Fig. 2. Hysteresis loops of nickel films obtained in the same bath at different times
in the order in which they were obtained. The loops were photographed from an EO-7 oscillograph. To amplify the signal, a three-stage amplifier with an integrator and a circuit for calibrating the applied signal was connected to the vertical-channel circuit. The remagnetization frequency was 50 Hz, the field amplitude 34 oersteds, and the temperature of the specimens 20°. From the hysteresis loops, graphs were constructed (from specimen to specimen) of the magnetization, the residual magnetization, and the coercive force of the specimens.
In Fig. 3 are shown graphs of the dependence of \(I_s\) on \(t\), respectively for specimens 1, 3, 5, and 8 of this series.
Thus, by the method of chemical nickel plating it is possible to obtain films having different temperature dependences of the magnetic properties (Figs. 1, 3); apparently, such films may find application as thermometric bodies. By a corresponding choice of the composition of the bath and of its operating conditions it is possible to obtain films needed in engineering with very different hysteresis loops. Thus, a loop analogous to loop 8 in Fig. 2 was obtained from a solution in which, instead of 30 g/l of nickel sulfate, 10 g/l was taken.
Fig. 3. Temperature behavior of the magnetization of specimens 1, 3, 5, and 8 in an alternating field with field amplitude 34 oersteds
It has been found that the magnetic properties of films obtained by the method of chemical nickel plating change
from layer to layer.
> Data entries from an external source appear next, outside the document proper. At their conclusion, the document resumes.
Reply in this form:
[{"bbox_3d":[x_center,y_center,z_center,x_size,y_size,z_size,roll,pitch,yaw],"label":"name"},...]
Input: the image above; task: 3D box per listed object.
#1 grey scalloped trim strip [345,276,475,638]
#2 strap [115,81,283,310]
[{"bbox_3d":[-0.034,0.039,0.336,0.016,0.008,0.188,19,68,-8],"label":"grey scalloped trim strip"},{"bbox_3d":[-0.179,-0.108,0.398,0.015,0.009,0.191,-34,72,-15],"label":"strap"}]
Therefore, it must be considered that the data in the literature (for example, (¹,²)) on \(I_s\), \(I_r\), and \(H_c\) are an average value for the entire film as a whole, which may consist of both ferromagnetic and nonferromagnetic layers.
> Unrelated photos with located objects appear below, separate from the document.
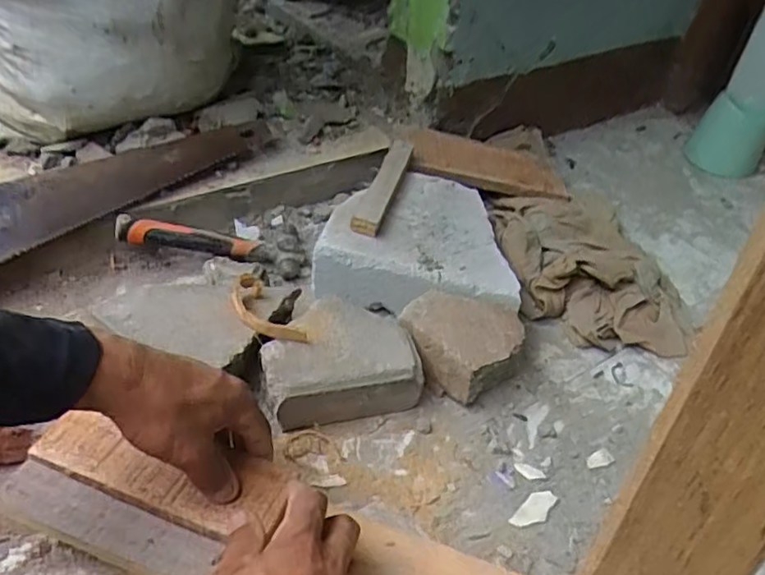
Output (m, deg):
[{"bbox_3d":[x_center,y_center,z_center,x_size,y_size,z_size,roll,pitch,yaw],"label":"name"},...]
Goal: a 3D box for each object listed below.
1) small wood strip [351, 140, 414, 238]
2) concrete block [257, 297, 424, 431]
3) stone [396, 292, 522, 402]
[{"bbox_3d":[0.005,-0.137,0.817,0.034,0.018,0.227,13,41,8],"label":"small wood strip"},{"bbox_3d":[-0.051,0.069,0.642,0.147,0.068,0.129,-9,43,-19],"label":"concrete block"},{"bbox_3d":[0.076,0.060,0.666,0.122,0.068,0.100,21,42,15],"label":"stone"}]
In view of the very high sensitivity of the magnetic properties of deposits to the composition of the bath (Fig. 2), which, unlike electrolytic solutions, changes as the deposit is formed, a magnetic method may be proposed for monitoring and correcting the bath during its operation.
Perm State University
named after A. M. Gorky
Received
18 X 1961
REFERENCES
¹ K. M. Gorbunova, A. A. Nikiforova, Physicochemical Foundations of the Process of Chemical Nickel Plating, Publishing House of the Academy of Sciences of the USSR, 1960. ² N. V. Kotel’nikov, V. I. Gachegov, Izv. AN SSSR, ser. fiz., 25, No. 5, 655 (1951).